The cast delivers phenomenal and uncanny performances to their real-life counterparts. Hodge is collectively cool as Jim Brown, only interjecting when necessary. Hamilton star Odom Jr. pulls off Cooke’s tenderness in his music with aplomb. And Goree’s nails Cassius’ showboating bravado. But in Kingsley Ben-Adir, you have something special. Always recognising the bigger picture, his rousing speeches about sitting on the sidelines and the unshakable paranoia that weaves throughout his character is the film’s emotional core.
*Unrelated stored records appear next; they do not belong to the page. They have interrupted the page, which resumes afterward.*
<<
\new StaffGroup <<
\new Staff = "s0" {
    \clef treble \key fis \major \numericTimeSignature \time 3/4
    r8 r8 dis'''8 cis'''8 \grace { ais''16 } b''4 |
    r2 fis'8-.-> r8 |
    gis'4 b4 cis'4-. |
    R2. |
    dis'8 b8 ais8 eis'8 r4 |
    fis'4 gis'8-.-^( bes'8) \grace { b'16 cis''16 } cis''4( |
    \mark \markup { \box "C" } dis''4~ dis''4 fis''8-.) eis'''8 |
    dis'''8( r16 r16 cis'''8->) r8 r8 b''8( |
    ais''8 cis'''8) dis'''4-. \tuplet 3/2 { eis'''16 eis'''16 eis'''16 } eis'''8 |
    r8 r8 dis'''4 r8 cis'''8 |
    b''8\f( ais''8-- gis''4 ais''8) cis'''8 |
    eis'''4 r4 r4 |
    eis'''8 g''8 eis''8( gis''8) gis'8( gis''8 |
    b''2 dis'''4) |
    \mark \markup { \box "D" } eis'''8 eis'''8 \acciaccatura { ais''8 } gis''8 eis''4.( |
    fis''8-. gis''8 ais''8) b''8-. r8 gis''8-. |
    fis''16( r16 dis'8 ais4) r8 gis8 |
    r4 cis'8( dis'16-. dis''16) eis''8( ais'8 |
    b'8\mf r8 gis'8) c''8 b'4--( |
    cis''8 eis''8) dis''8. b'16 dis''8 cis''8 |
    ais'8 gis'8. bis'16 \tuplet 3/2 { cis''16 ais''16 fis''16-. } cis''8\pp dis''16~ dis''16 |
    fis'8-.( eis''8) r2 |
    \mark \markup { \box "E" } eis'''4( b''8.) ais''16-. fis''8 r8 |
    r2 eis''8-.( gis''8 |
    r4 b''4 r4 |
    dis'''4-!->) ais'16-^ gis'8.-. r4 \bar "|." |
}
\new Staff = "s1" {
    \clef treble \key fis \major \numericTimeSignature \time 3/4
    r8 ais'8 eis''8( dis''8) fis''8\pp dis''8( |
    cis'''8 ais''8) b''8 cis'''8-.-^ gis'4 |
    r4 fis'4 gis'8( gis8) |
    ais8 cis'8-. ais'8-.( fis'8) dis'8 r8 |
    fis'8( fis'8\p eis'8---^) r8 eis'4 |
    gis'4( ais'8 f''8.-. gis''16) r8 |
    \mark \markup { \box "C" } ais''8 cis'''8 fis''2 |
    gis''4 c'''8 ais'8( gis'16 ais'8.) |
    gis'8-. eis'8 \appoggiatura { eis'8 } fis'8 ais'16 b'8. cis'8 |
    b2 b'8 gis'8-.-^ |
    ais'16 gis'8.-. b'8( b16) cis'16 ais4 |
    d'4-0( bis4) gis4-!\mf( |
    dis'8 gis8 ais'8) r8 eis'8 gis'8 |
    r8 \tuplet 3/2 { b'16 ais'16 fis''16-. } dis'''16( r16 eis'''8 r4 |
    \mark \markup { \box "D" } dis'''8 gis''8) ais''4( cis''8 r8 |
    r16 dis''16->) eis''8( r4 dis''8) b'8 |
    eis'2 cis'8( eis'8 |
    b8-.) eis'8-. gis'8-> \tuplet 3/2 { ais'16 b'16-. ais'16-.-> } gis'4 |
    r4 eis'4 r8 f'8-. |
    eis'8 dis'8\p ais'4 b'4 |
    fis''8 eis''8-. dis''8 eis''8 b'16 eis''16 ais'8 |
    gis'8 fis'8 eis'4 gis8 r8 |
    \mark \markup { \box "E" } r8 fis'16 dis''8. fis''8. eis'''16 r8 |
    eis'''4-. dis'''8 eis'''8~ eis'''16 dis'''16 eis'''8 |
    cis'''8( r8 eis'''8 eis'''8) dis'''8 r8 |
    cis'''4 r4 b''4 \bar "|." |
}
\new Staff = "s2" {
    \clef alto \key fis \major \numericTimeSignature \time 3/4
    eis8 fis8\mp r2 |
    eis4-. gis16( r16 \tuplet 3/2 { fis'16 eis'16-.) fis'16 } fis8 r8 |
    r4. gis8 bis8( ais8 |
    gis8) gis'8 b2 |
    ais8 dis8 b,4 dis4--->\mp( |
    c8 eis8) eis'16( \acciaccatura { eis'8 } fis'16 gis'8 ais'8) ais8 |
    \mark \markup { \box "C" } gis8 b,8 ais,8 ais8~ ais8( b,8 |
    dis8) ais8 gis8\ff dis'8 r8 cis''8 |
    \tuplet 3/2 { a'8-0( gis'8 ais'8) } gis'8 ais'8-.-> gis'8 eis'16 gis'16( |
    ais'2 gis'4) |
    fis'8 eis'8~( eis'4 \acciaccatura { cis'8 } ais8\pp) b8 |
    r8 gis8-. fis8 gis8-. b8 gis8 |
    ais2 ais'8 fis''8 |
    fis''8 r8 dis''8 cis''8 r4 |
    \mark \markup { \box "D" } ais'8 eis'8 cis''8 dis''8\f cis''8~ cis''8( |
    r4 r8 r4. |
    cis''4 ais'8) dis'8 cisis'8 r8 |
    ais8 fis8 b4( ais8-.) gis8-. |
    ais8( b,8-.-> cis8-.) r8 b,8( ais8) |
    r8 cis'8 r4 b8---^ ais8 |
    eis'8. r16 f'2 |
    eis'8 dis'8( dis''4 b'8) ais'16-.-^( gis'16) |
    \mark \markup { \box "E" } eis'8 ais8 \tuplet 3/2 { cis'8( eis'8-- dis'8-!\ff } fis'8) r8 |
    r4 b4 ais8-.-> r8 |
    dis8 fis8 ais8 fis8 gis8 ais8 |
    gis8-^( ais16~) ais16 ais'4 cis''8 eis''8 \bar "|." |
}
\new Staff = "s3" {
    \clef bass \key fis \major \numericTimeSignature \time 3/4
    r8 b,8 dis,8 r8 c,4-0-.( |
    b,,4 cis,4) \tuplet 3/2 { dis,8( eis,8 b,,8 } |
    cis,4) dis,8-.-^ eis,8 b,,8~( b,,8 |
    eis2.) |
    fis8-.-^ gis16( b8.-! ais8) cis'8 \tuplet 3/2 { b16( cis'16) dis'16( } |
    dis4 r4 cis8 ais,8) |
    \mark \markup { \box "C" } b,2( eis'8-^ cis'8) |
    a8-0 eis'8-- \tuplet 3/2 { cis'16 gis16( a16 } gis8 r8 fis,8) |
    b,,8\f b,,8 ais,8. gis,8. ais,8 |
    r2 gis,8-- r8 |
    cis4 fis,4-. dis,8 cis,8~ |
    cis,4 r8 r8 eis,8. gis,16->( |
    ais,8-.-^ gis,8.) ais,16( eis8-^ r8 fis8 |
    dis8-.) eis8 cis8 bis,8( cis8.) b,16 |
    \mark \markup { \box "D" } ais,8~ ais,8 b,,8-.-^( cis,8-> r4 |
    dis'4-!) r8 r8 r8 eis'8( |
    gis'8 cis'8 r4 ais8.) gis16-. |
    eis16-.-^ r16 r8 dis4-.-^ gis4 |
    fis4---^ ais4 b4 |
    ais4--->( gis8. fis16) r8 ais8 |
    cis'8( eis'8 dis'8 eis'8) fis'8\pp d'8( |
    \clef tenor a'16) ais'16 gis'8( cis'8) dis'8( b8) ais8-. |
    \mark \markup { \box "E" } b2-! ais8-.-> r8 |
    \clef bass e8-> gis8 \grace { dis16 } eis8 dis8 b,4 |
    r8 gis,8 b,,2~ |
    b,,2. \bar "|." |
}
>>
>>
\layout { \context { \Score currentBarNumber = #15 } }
As directorial features go, Regina King knocks it out of the park, encapsulating the full spectrum of Black lives through the eyes of its leaders as they try to advance the culture in a soul-stirring feature film. Given the conscious awakening we find ourselves as a result from this year, One Night in Miami resonates today as a culturally significant piece of cinema. No question, it is a serious contender during awards season, and the merit will be fully deserving as one of the best of 2020.

For a film that I didn’t want to end, this will linger with me for a long time.

ONE NIGHT IN MIAMI screened as part of the BFI’s London Film Festival 2020. UK Cinema release date – TBC.